Bug #21023
closed
$TYPO3_CONF_VARS['BE']['fileDenyPattern'] causes problems
0%
Description
The default regular expression filters out filenames wich just contains .php:
\.php[3-6]?(\..*)?$|^\.htaccess$
for example - try to add a file named foobar.php.gz - it wil fail with the message "1: Fileextension 'gz' not allowed. (tt_content:8:media)"
The Problem is it checks for ".php" + "optional 3-6" + ("." + "any sequence") at the end of string
obviously it should only check for ".php" + "optional 3-6" at the end of string plus phtml and phpsh
also adding of .htpasswd should be denied - i guess there is no use for anyway
The pattern should be changed to \.(php([3-6]|sh)?|phtml)$|^\.ht(access|passwd)$
(issue imported from #M11914)
Files
Updated by Marcus Krause over 14 years ago
The above mentioned regex is not faulty. It is by intention the way it is.
As you pointed out, it prevents to use failnames like myscript.php.gz. However, it also prevents to upload files with an invalid last suffix like malicious-code.php.abc.

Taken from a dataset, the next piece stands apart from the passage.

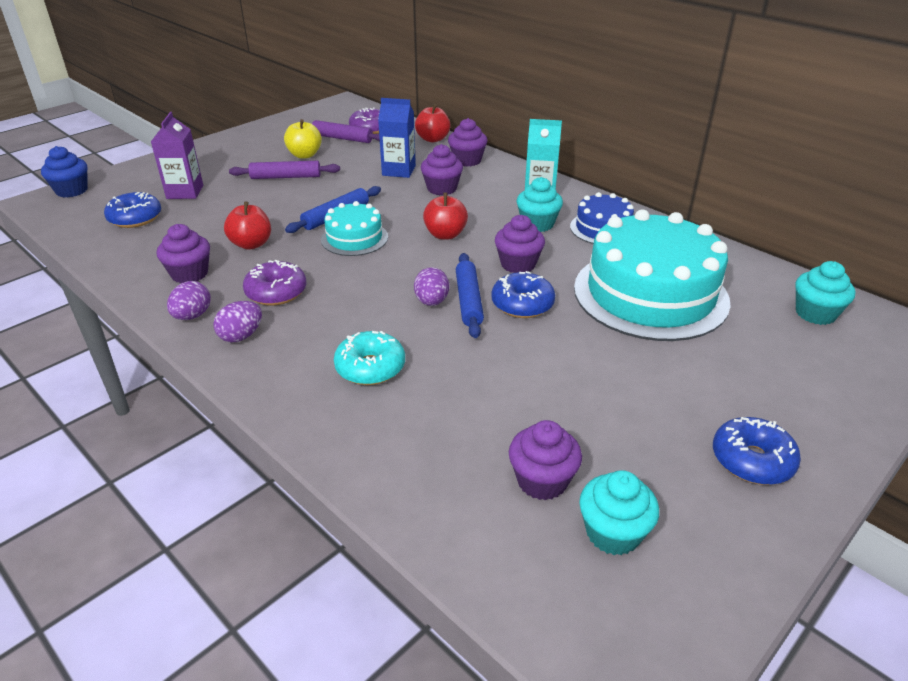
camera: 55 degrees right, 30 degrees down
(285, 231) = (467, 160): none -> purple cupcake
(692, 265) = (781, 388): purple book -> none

Exactely last file would be parsed by PHP with a specific (default) Apache setting.
More details on it in
http://typo3.org/teams/security/security-bulletins/typo3-20080611-1/
Regarding the addition of .htpasswd: Indeed. this might be a valid request.
Updated by Sigfried Arnold over 14 years ago
Thanks for the link. So that turns that around a bit - adding phtml or phpsh should be done too.
And of course, the error message is faulty then: "1: Fileextension 'gz' not allowed. (tt_content:8:media)" should be changed to ""1: File not not allowed (denied by fileDenyPattern) (tt_content:8:media)" because it's not denied for it's extension .gz.
Took me bit to figure that one out.
But: i'm really interrested how to get apache to execute foo.php.gz as PHP by not touching the .htaccess file or Apache config - as far as i understand you first need to upload an .htaccess file (with malicious code) and after that you can execute foo.php.gz or whatever. but forbidding .php.gz as filename wont prevent this - you just could configure Apache to parse .jpg like PHP-Files or any other extension you want.
Updated by Marcus Krause over 14 years ago
Okay, here it comes:
the problem aren't files with a suffix that apache knows (e.g. myfile.php.gz)
Apache sees and understand .gz and treats it as archive.
the problem are files like myfile.php.abc
Apache doesn't know .abc and so "cuts it off" the filename. This results in a filename like myfile.php. Apache then suspects the file to be PHP code and hands it (myfile.php.abc) to the PHP parser.
And that's something you'd like to prevent. And it works out of the box. No need to place bad configuration options in a .htaccess file beforehand.
Regarding files with extension .phtml:
I suggest to send a mail to the TYPO3 Security Team and ask for adding phtml to the filedenypattern, too. I'm unsure about ".phpsh". Might be the case that apache doesn't know it at all (.phpsh needs always to be called via CLI)
Updated by Chris topher almost 14 years ago
So the points here are:
- Fix the misleading error message in the BE.
- Maybe: Add htpasswd, phtml and phpsh to the deny pattern.
Sigfried are you interested in patching this?
Updated by Marcus Krause almost 14 years ago
Issue will be taken care of by #22651.